After Pissarro’s death, the present work passed to his son, Ludovic-Rodolphe Pissarro, before it entered the possession of the legendary German art dealer, Paul Cassirer. In 1918, Cassirer sold the painting to Norbert Levy, before passing by descent into the collection of his daughter and son-in-law, Ludwig and Margaret Kainer. Ludwig Kainer (1885-1967) was a German-Jewish graphic artist and designer. Born in Munich, he studied medicine before dedicating himself to art and design, falling in love with Impressionist art and the world of theatre and ballet. In 1923, Ludwig Kainer and Margaret Levy (1894-1968) married in Berlin. Their significant art collection included works Margaret had inherited from her father, Norbert Levy, alongside those Ludwig had acquired.

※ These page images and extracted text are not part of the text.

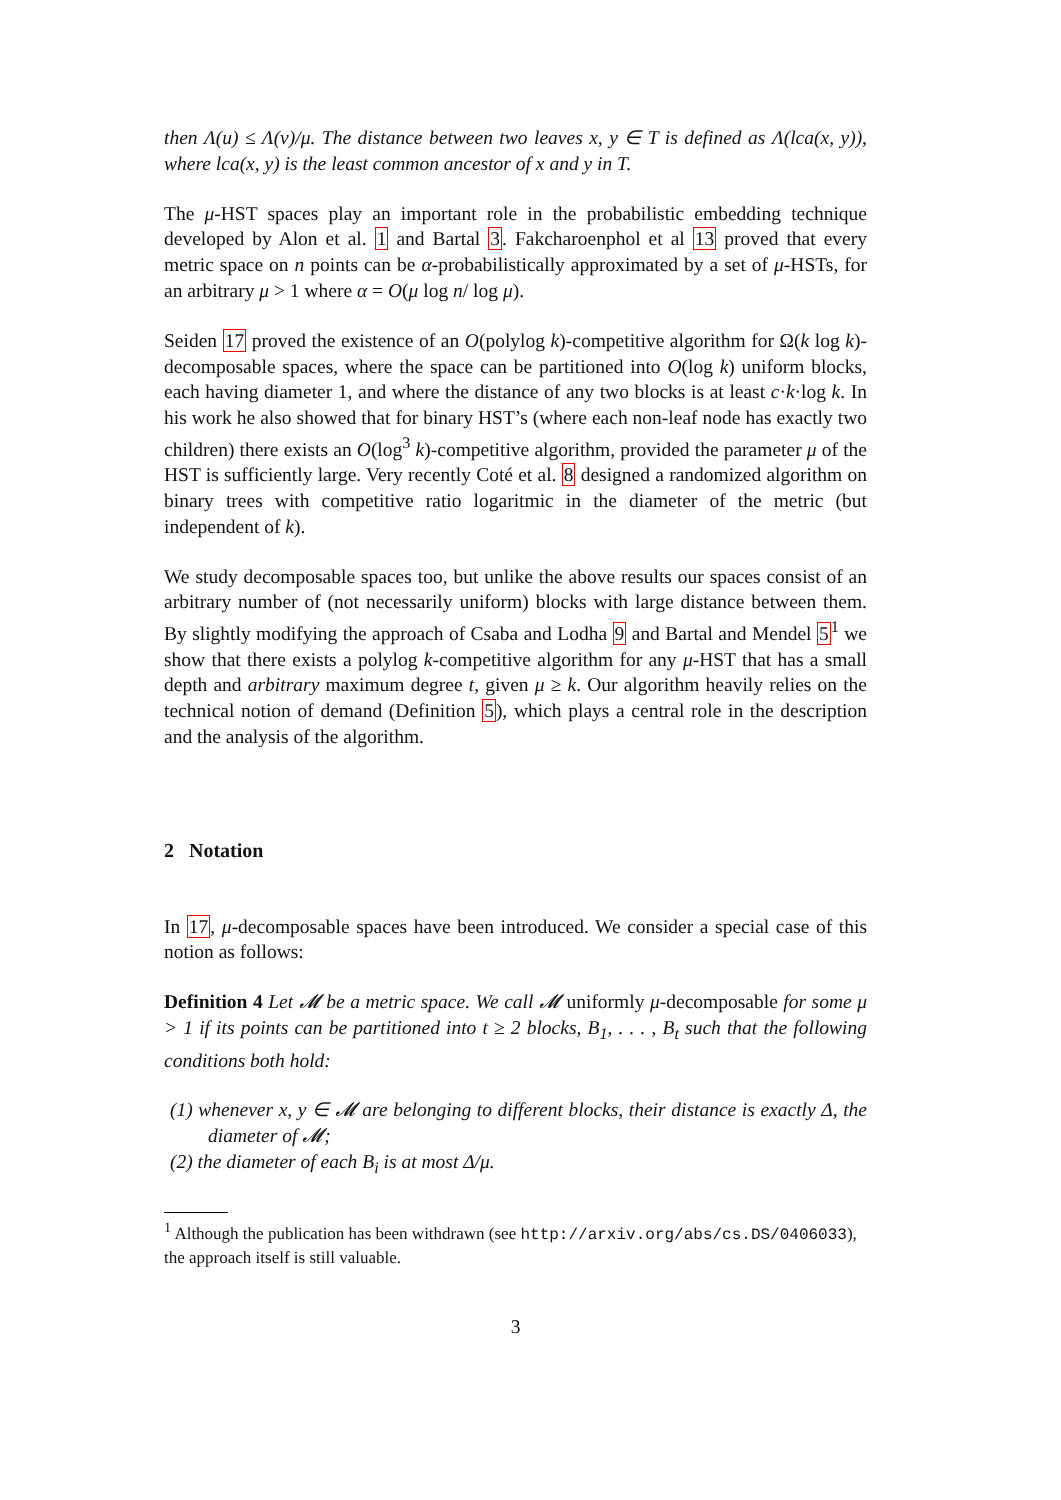then Λ(u) ≤ Λ(v)/μ. The distance between two leaves x, y ∈ T is defined as Λ(lca(x, y)), where lca(x, y) is the least common ancestor of x and y in T.
The μ-HST spaces play an important role in the probabilistic embedding technique developed by Alon et al. 1 and Bartal 3. Fakcharoenphol et al 13 proved that every metric space on n points can be α-probabilistically approximated by a set of μ-HSTs, for an arbitrary μ > 1 where α = O(μ log n/ log μ).
Seiden 17 proved the existence of an O(polylog k)-competitive algorithm for Ω(k log k)-decomposable spaces, where the space can be partitioned into O(log k) uniform blocks, each having diameter 1, and where the distance of any two blocks is at least c·k·log k. In his work he also showed that for binary HST’s (where each non-leaf node has exactly two children) there exists an O(log<sup>3</sup> k)-competitive algorithm, provided the parameter μ of the HST is sufficiently large. Very recently Coté et al. 8 designed a randomized algorithm on binary trees with competitive ratio logaritmic in the diameter of the metric (but independent of k).
We study decomposable spaces too, but unlike the above results our spaces consist of an arbitrary number of (not necessarily uniform) blocks with large distance between them. By slightly modifying the approach of Csaba and Lodha 9 and Bartal and Mendel 5<sup>1</sup> we show that there exists a polylog k-competitive algorithm for any μ-HST that has a small depth and arbitrary maximum degree t, given μ ≥ k. Our algorithm heavily relies on the technical notion of demand (Definition 5), which plays a central role in the description and the analysis of the algorithm.
2 Notation
In 17, μ-decomposable spaces have been introduced. We consider a special case of this notion as follows:
Definition 4 Let 𝓜 be a metric space. We call 𝓜 uniformly μ-decomposable for some μ > 1 if its points can be partitioned into t ≥ 2 blocks, B<sub>1</sub>, . . . , B<sub>t</sub> such that the following conditions both hold:
(1) whenever x, y ∈ 𝓜 are belonging to different blocks, their distance is exactly Δ, the diameter of 𝓜;
(2) the diameter of each B<sub>i</sub> is at most Δ/μ.
<sup>1</sup> Although the publication has been withdrawn (see http://arxiv.org/abs/cs.DS/0406033), the approach itself is still valuable.
3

In 1932, the Kainers left for an extended break in Switzerland. Due to the Nazi rise to power in January 1933, however, they never returned to Germany. Following action by the Berlin tax office as part of anti-Semitic measures, the Kainer’s household contents and art collection, including this Pissarro, were forcibly sold through the Auktionshaus Union (Leo Spik), in May 1935 to pay the discriminatory “flight tax” imposed on any Jewish person who left the country. After the war, Ludwig and Margaret Kainer lived in Neuilly-sur-Seine near Paris.

L’Anse des Pilotes, après-midi, temps ensoleillé, Le Havre was later acquired by Gerald Horowitz, a former President of the Jewish Federation of Atlanta and former Chairman of the Board of The William Breman Jewish Home for senior care. A settlement agreement was agreed between the Horowitz family and the heirs of Ludwig and Margaret Kainer, resolving any dispute over ownership of the work.